MERCED — At the year's halfway point, businesses appear to be looking at Merced with greater optimism.
"The businesses that were looking to come into Merced in the past that put their projects on hold, they're coming back," said Frank Quintero, Merced's economic development director.
Quintero said it's too early in the process to give company names, but he's meeting with firms who want to evaluate the city. Besides the businesses that are giving the city another look, he said other companies have been in contact with him.
He said he agrees with a study by Stockton's University of the Pacific that predicts slow and steady growth in Merced. The study predicts more than 2 percent job growth in the area through 2016.
"We will continue to see activity grow in Merced," Quintero said, particularly downtown.
Quintero said the area is experiencing a boost from some entrepreneurs who have been drawn to the city's entertainment hub, and the new businesses on Main Street are a welcome sight to some downtown patrons.
"I hope that it keeps progressing in that direction," Melissa Beckwith, 32, said.
The Merced-area nanny said she spends many hours in downtown at Playhouse Merced.
"It's a good area historically; the buildings are really great," Beckwith said. "It would be nice to keep the focus down here."
A new bar and eatery downtown are the latest signs of an uptick in business activity, as is a boat dealer at the edge of Main Street.
A beer and wine bar, 17th Street Public House, flung open its doors for the first time Thursday. The business at 315 W. Main St., which specializes in craft beers and wine, is owned by the same partners who run The Partisan.
R.C. Essig, 33, said the bar has a laid-back atmosphere, and sports 18 beers on tap and 29 in the bottle.
"This place is all about networking, and being able to drink and talk to people," Essig said, "and not really have to have a DJ or whatever event."
Essig said the craft beers take advantage of a niche market, so it can be successful while not hurting other bars in the area. "I never step on toes," he said.
Another upstart, At The Pier, moved into downtown on June 5. Kris Bruns, who opened the business with wife Sherry, said the eatery at 439 W. Main St. offers hot dogs, clam chowder and funnel cakes, among other foods you might find at the beach.
"I do a lot of motorcycle riding up and down the coast," the 45-year-old said. "I thought, 'It's the kind of foods I like, so (I'll) try this.' "
One sign of an improving economy to Todd Gaughn is the increase in boat manufacturing and sales.
The 34-year-old opened Central Valley Power Sports, 1775 V St., on June 29. "Jobs are on the rise, boat sales are on the rise, there's a region that has existing sales and customers," Gaughn said, referring to the Merced area. "It's an opportunity."
The dealer sells boats made by Centurion, Supreme and Polaris. Gaughn said he specializes in inboard motorboats, which are primarily used for wakeboarding.
Not every part of Merced is seeing growth, though.
Quintero said south Merced has not seen much change. Plans for a neighborhood shopping center near Childs Avenue and Canal Street hit some snags.

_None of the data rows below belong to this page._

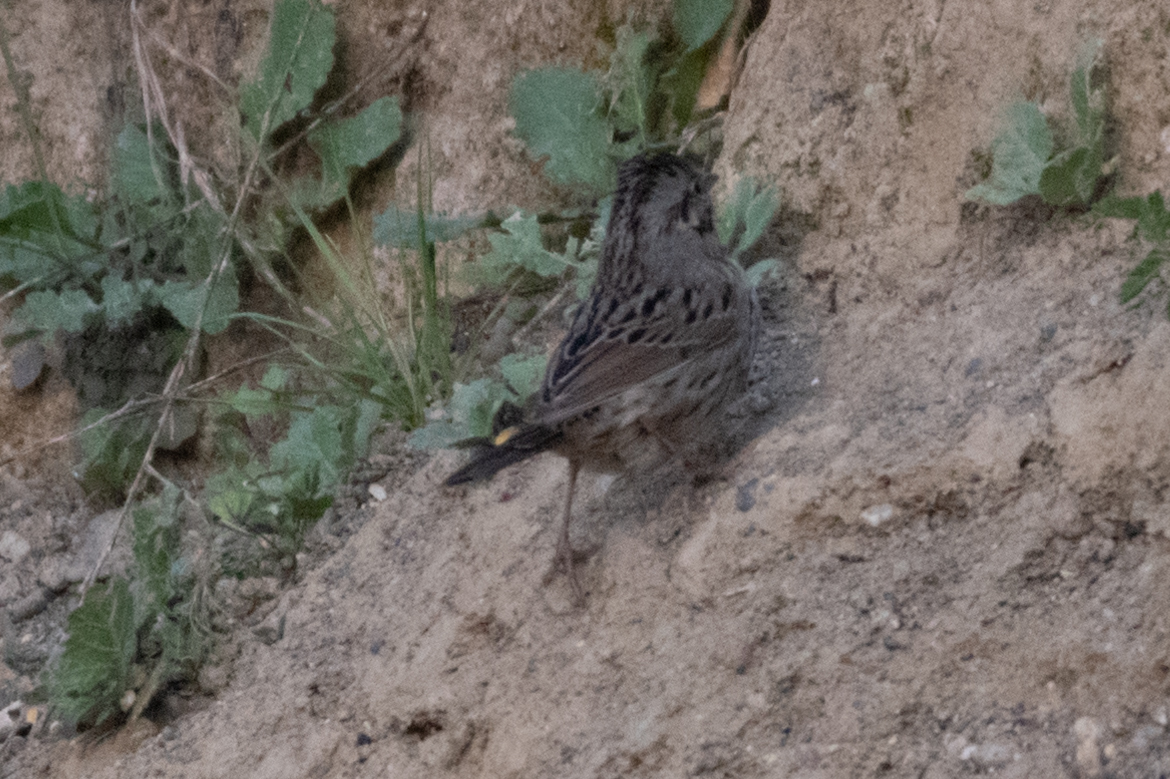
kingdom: Animalia
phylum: Chordata
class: Aves
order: Passeriformes
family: Passerellidae
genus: Melospiza
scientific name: Melospiza lincolnii
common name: Lincoln's sparrow
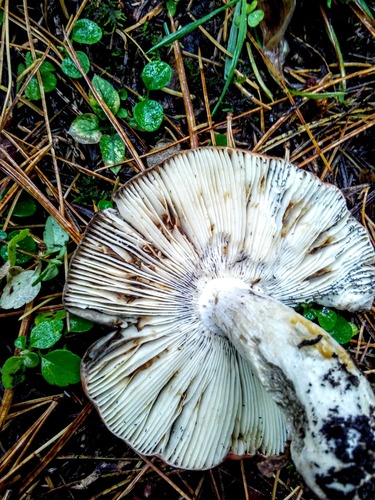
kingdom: Fungi
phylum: Basidiomycota
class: Agaricomycetes
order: Russulales
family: Russulaceae
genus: Russula
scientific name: Russula
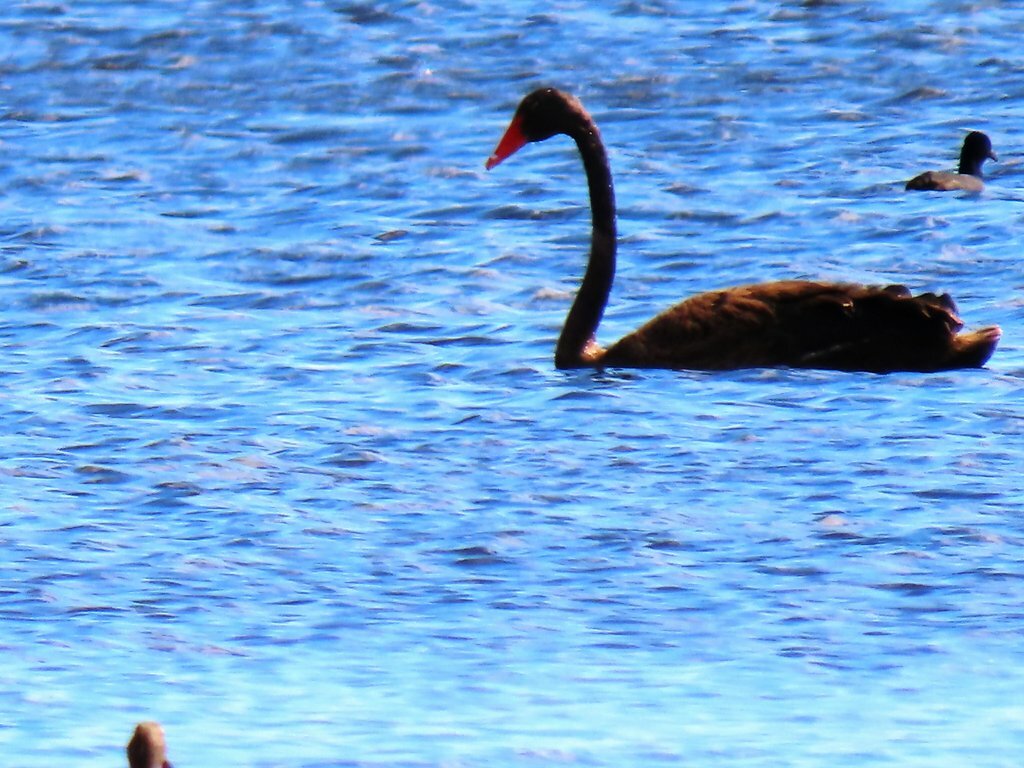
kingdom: Animalia
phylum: Chordata
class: Aves
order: Anseriformes
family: Anatidae
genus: Cygnus
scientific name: Cygnus atratus
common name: Black swan
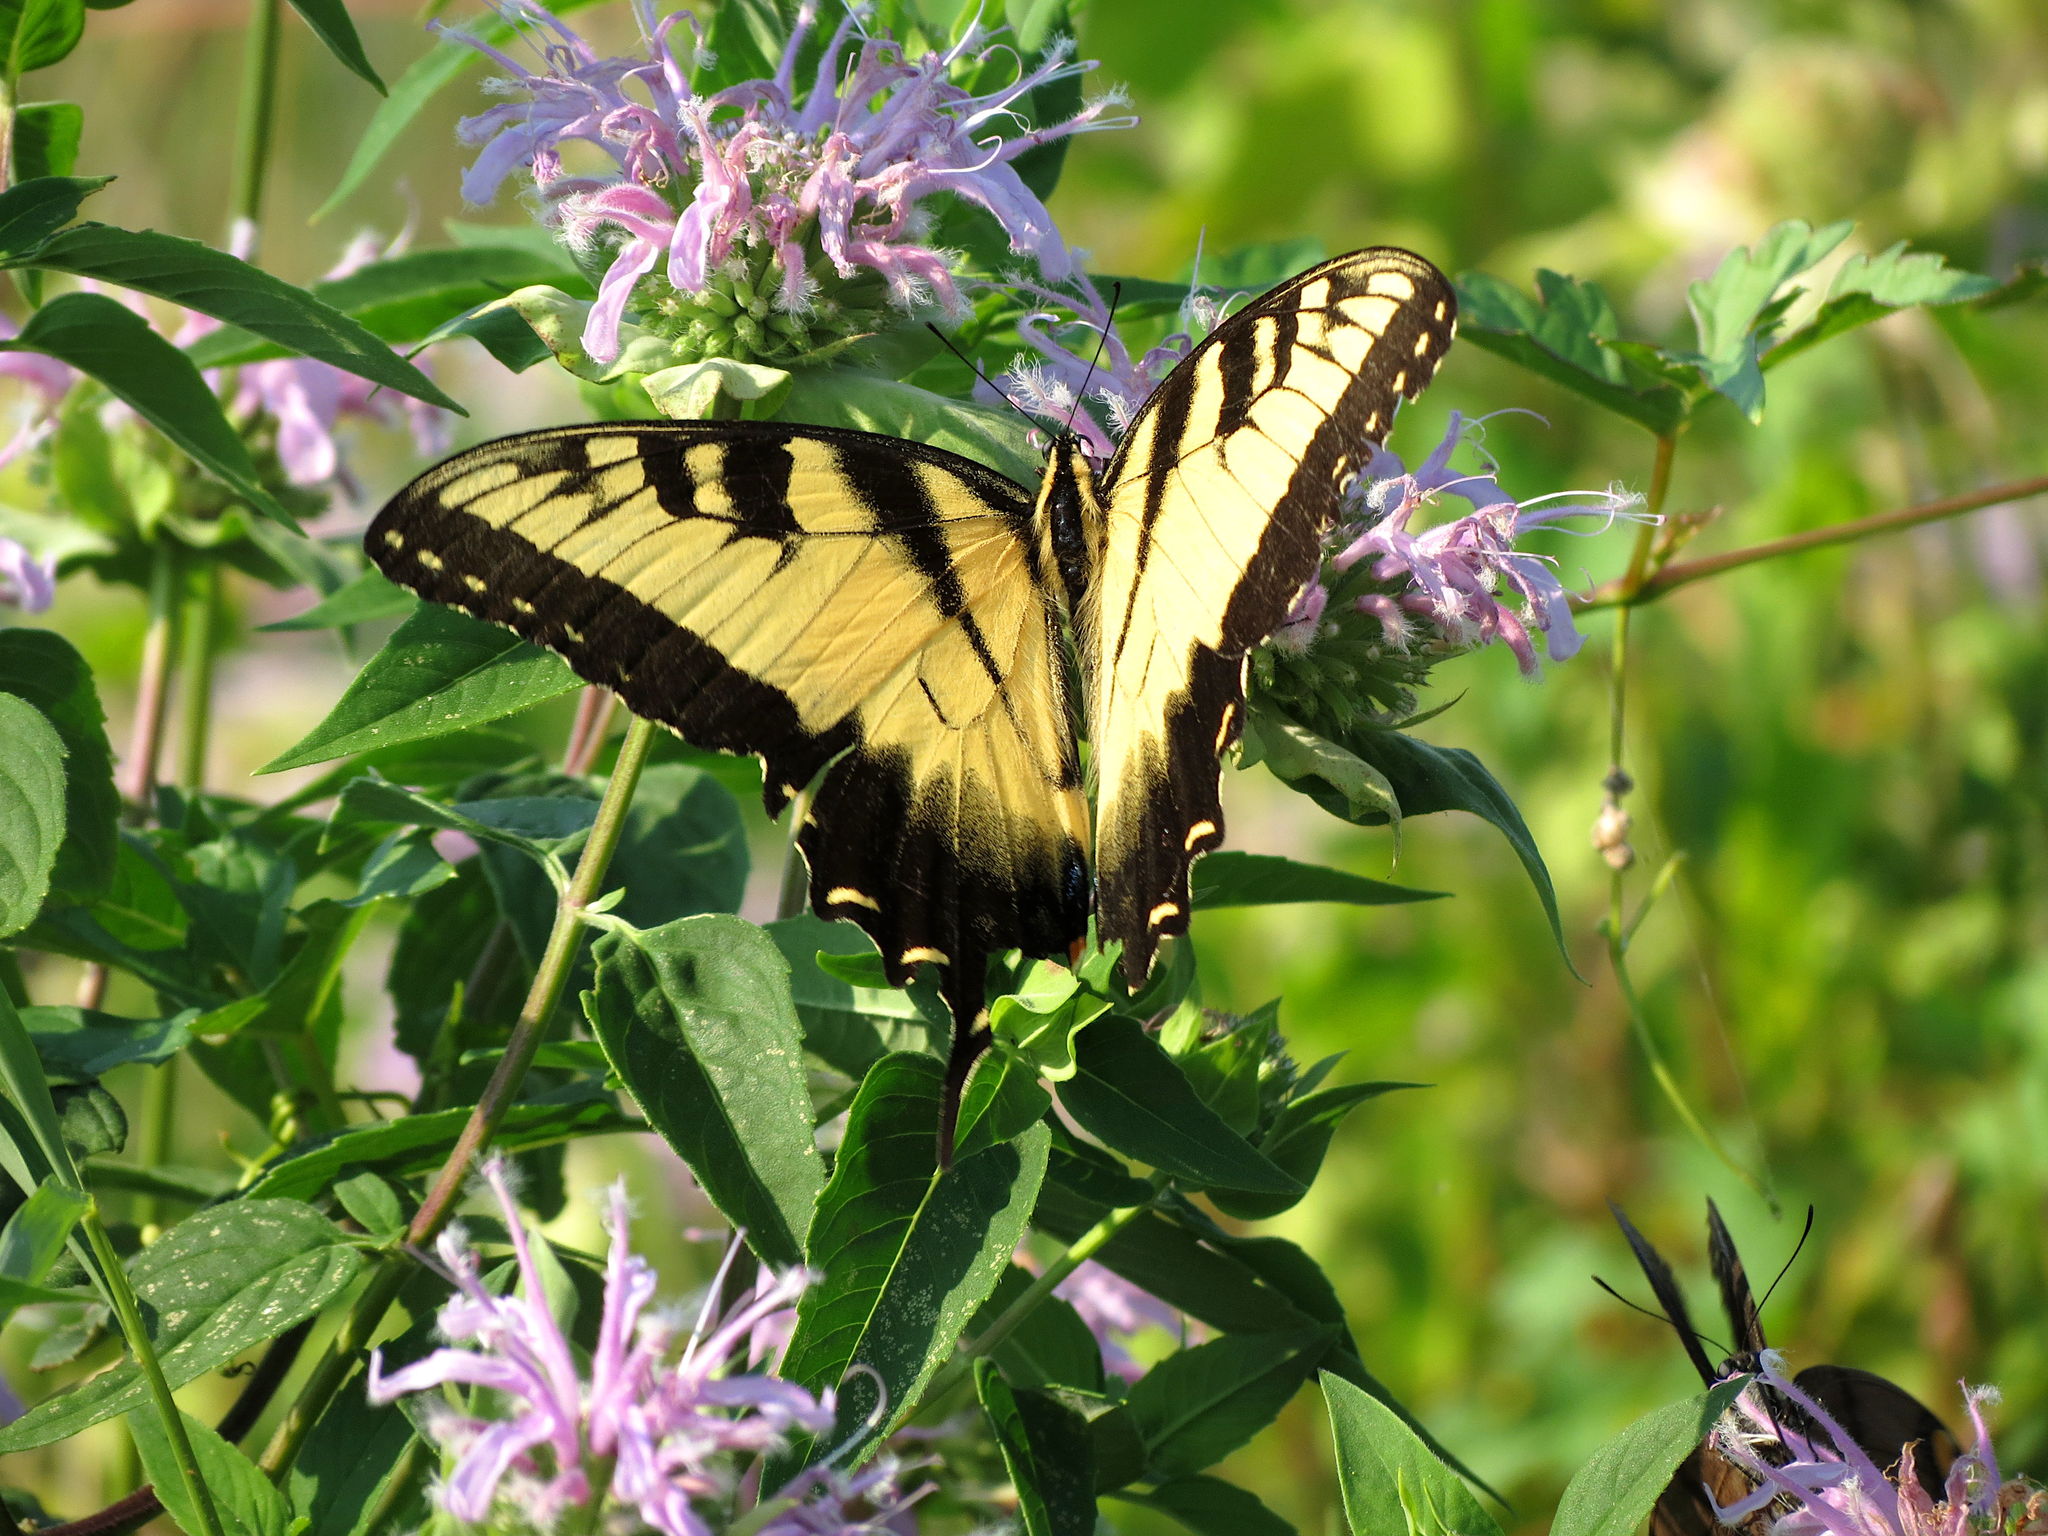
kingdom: Animalia
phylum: Arthropoda
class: Insecta
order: Lepidoptera
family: Papilionidae
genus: Papilio
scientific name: Papilio glaucus
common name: Tiger swallowtail
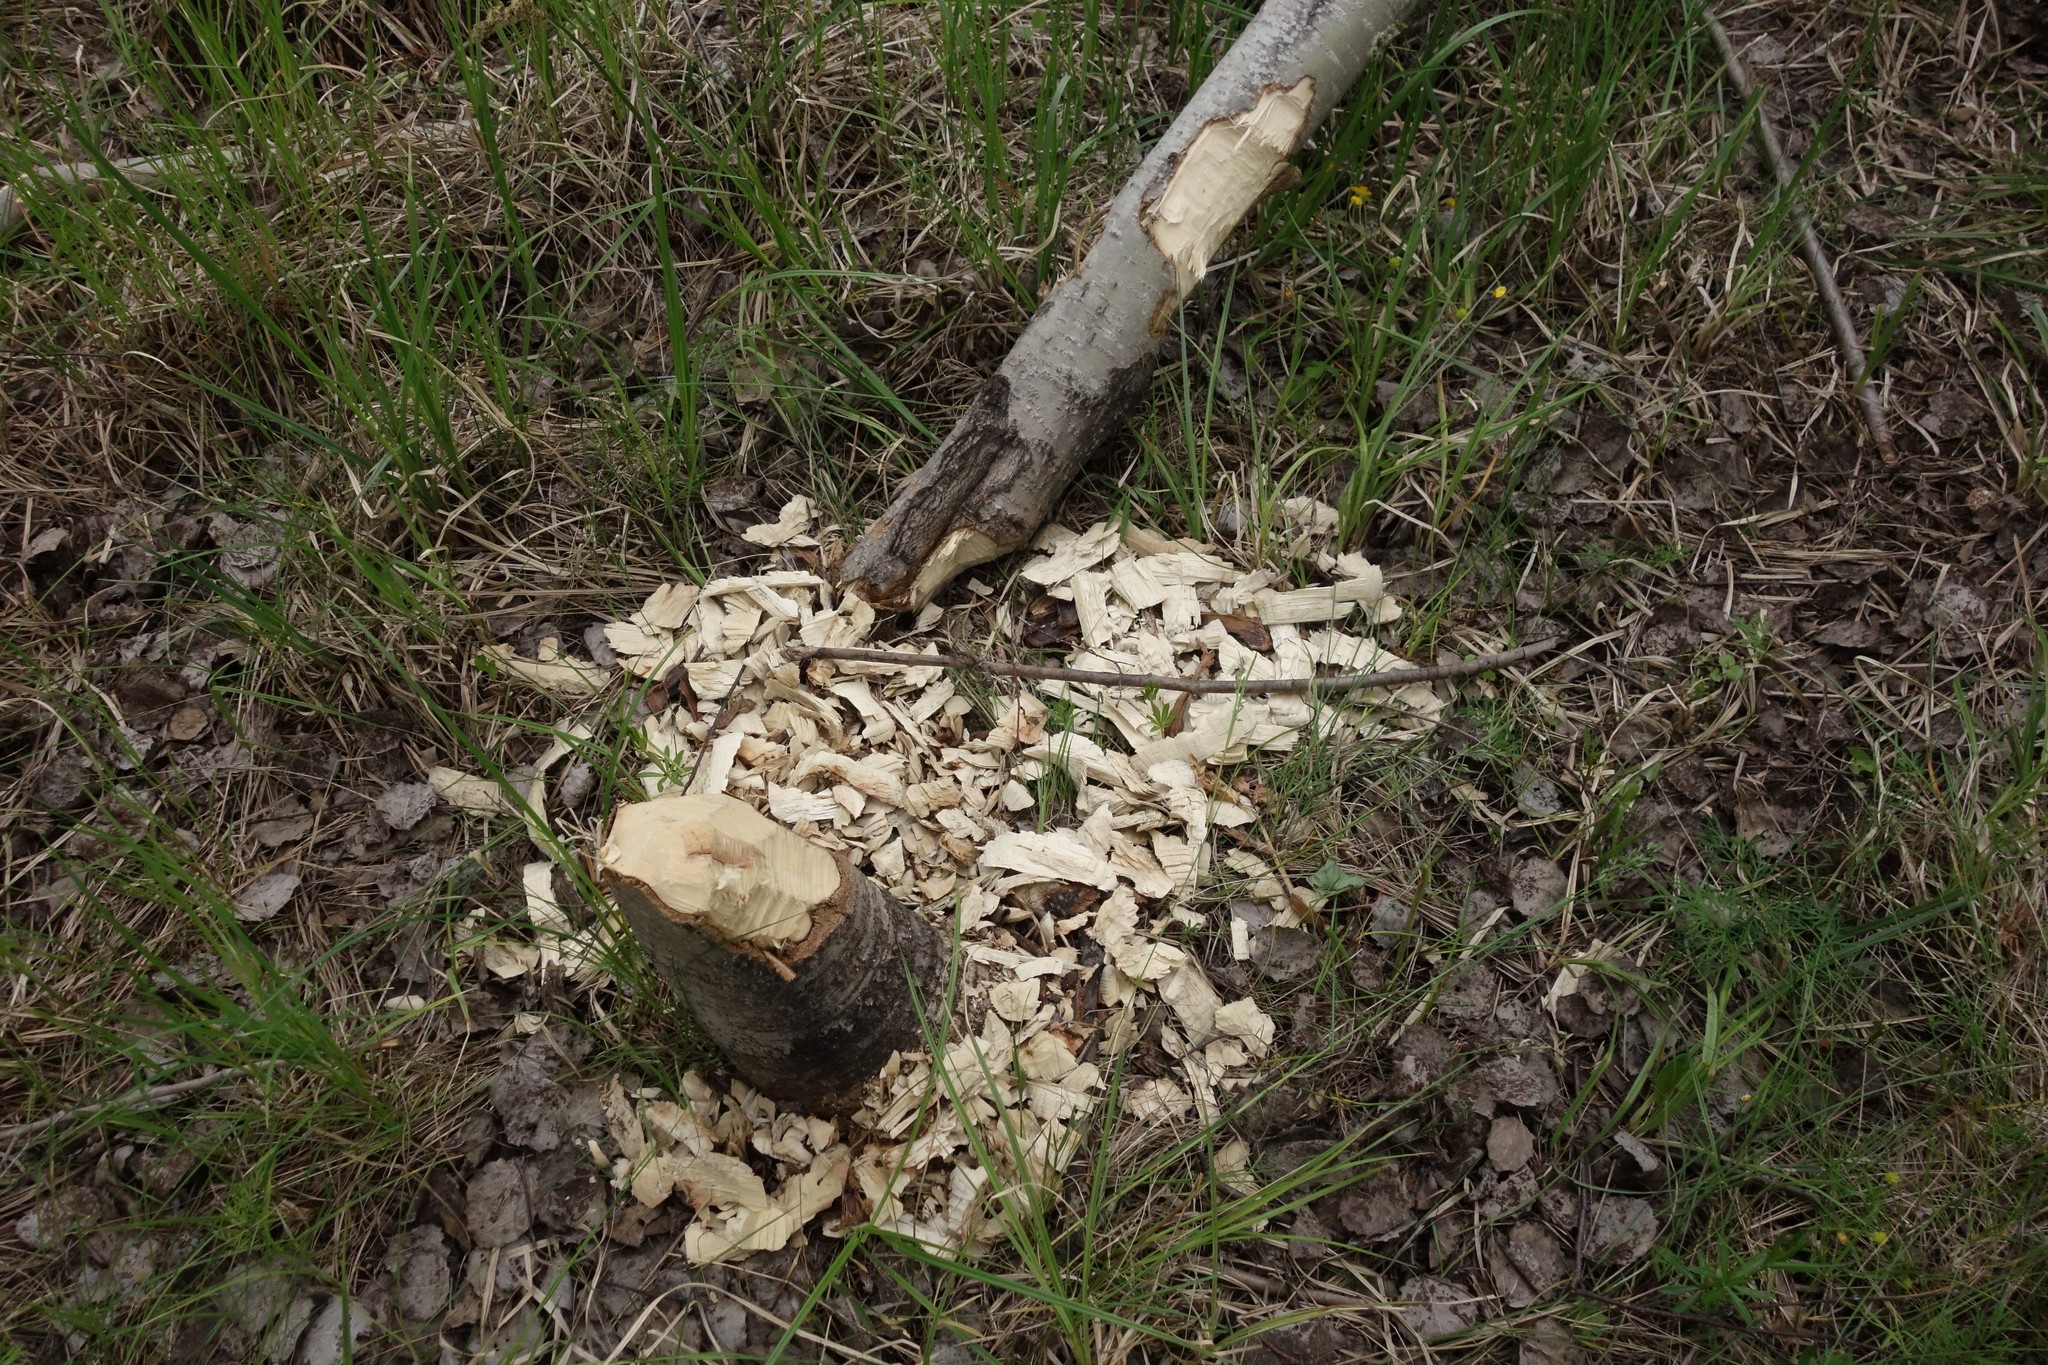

He said the state's decision to squash redevelopment agencies in 2012, and phase out the Enterprise Zone Program this year could slow growth in south Merced.
"That makes trying to draw an investor or a retailer into an underserved area very difficult," he said.
Retail stores have proven cautious in the first part of the year, Quintero said. "They're really studying the numbers and making sure our market can support whatever their business model is," he said.
The existing retail stores should continue to do well, Quintero said, as places like the Merced Mall and Merced Market Place continue to draw from the entire region.